Первый успех был особенно важен для Гдляна, поскольку это позволяло ему получить в дальнейшем чрезвычайные полномочия. После «выхода» на Бухарский обком в Москве решили, что Гдлян — как раз тот человек, который сможет «разворошить муравейник» узбекской номенклатуры. Генеральный прокурор СССР А. Рекунков замкнул работу группы на себя, наделив Гдляна дополнительными полномочиями.
«Правоохранительные» органы не владели действительно правовой методикой борьбы с коррупцией, когда доказательства в большинстве своем собираются до ареста подозреваемого. И потому им приходилось «создавать» доказательства, опираясь прежде всего на рабочую гипотезу: в условиях тотального характера коррупции практически любой руководитель нарушает закон.
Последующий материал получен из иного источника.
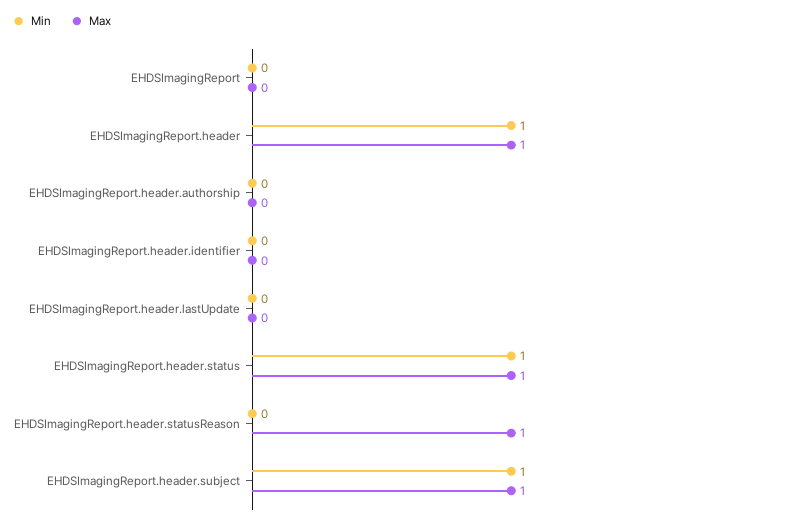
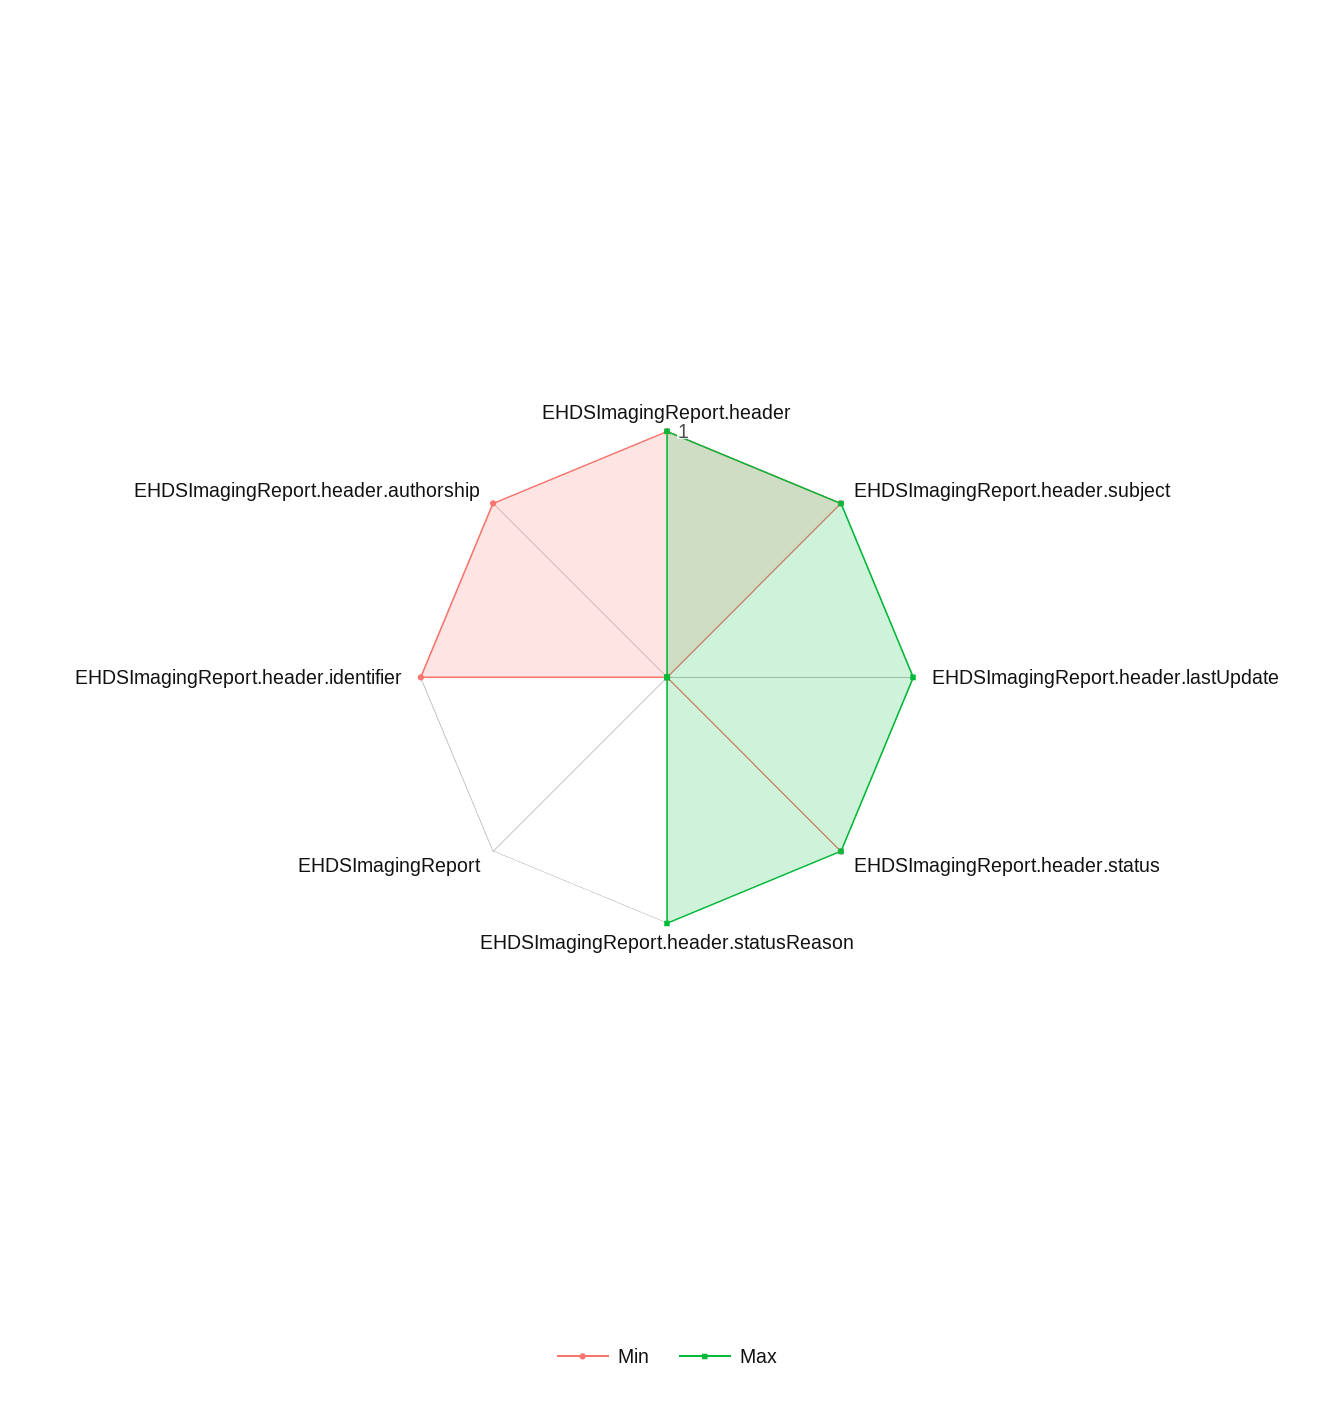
Min, EHDSImagingReport.header.authorship: 0 -> 1
Min, EHDSImagingReport.header.identifier: 0 -> 1
Max, EHDSImagingReport.header.lastUpdate: 0 -> 1

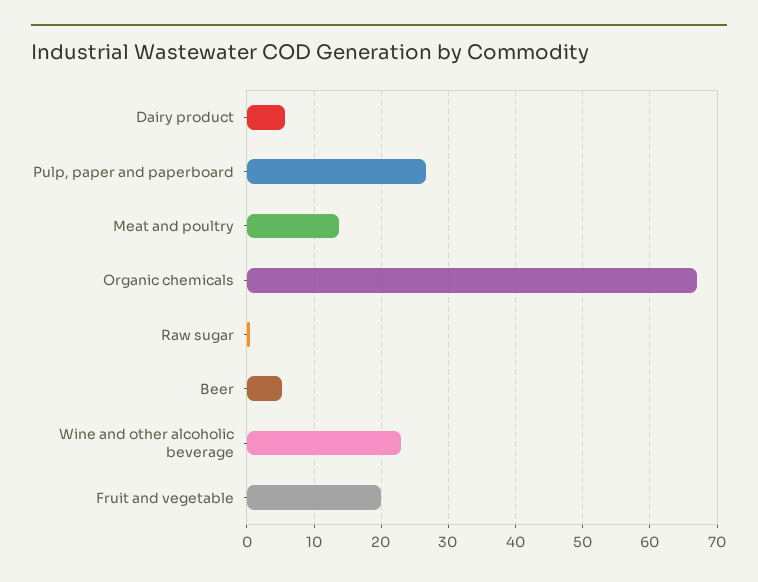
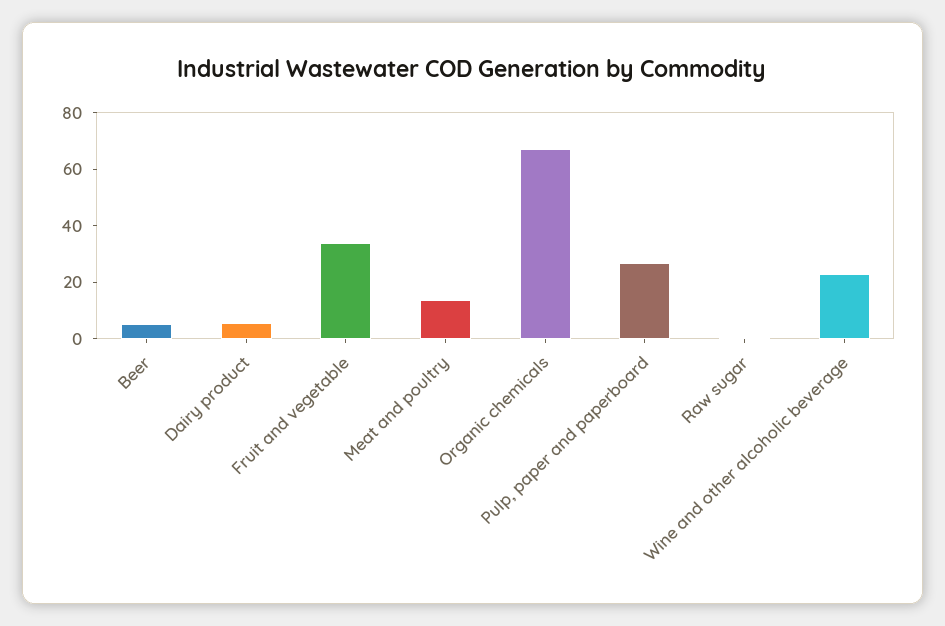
Fruit and vegetable: 20 -> 35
К. Майданюк утверждает: «Следователь может фамилии не знать, но заранее предполагает, какая должность откуда и что «черпает». А раз так, то и доказательства найдутся. Возникает презумпция виновности, человека арестовывают, а уж потом… Отсюда — произвол, беззакония, ошибки»[527].
Расследование в Бухарской области привело следователей к выводу о том, что в системе коррупции участвует почти все общество. Все виновны, но посадить следует тысячи, а не миллионы. Таким образом преследования приобретали произвольный характер. Следователей интересовали только люди, которые могли вывести их на ЦК КПУ, который они сочли «штабом мафии». В этом выводе была своя логика, естественная для человека, воспитанного в СССР: за все в республике должен отвечать ЦК Компартии. ЦК — организатор всех социальных явлений. Если социальное явление признано законом преступным, значит преступен ЦК КПУ. Теперь оставалось только найти доказательства. Для этого нужно было «пройти» цепочку от уже арестованных людей до руководства Узбекистана.
Усиливалось давление на Узбекскую парторганизацию и по партийной линии. По инициативе завсектора среднеазиатских республик Г. Смирнова и с одобрения Андропова Лигачев провел жесткую беседу с первым секретарем ЦК КПУ Ш. Рашидовым[528]. Через два месяца, 31 октября 1983 г., хозяин Узбекистана скоропостижно скончался, что породило легенду, будто он был убит при аресте, как Амин в Кабуле.
Маховик раскручивался все быстрее после смерти Андропова. Если в 1980 г. было выявлено 6024 взяток, а в «андроповском» 1983 г. — 8568, то в 1985 — уже 10561. Близкая картина наблюдается и по более распространенному преступлению «хищение». Если в 1980 г. было зафиксировано 67410 преступлений, охарактеризованных как «хищение государственного или общественного имущества, совершенное путем присвоения, растраты либо злоупотребления служебным положением», то в 1983 г. таких преступлений было выявлено уже 79594, в 1984 г. — 85087. При этом коэффициент преступности в большинстве республик, включая Узбекистан, где деятельность правоохранительных органов приобрела наибольшую известность, укладывался в показатель 20–26 разоблаченных преступлений на 100 тыс. жителей. Больше этого были показатели в России (38,2) и Белоруссии (31,7), а безусловным рекордсменом был Казахстан (57,7)[529]. Таким образом реальная статистика преступности не соответствовала географии публичных разоблачений. Понятно, что среди тысяч арестованных высокопоставленные чиновники составляли считанные единицы, а остальные были простыми советскими людьми. Ведь взяткой могли счесть и коробку конфет, и доплату за работу электрика или зубного врача в пять рублей.
???
??? Герулайтис ???
Вопреки распространенному мифу о «возвращении к застою» после смерти Андропова, при Черненко кампания по борьбе с коррупцией продолжала нарастать. Черненко «дал добро» на арест бывшего первого секретаря Бухарского обкома КПСС А. Каримова. По словам следователей Т. Гдляна и Н. Иванова «это был очень важный прецедент — за несколько десятилетий первый случай привлечения к уголовной ответственности партийного руководителя столь высокого ранга»34. Слова «за несколько десятилетий» можно читать: «впервые с 1953 г.»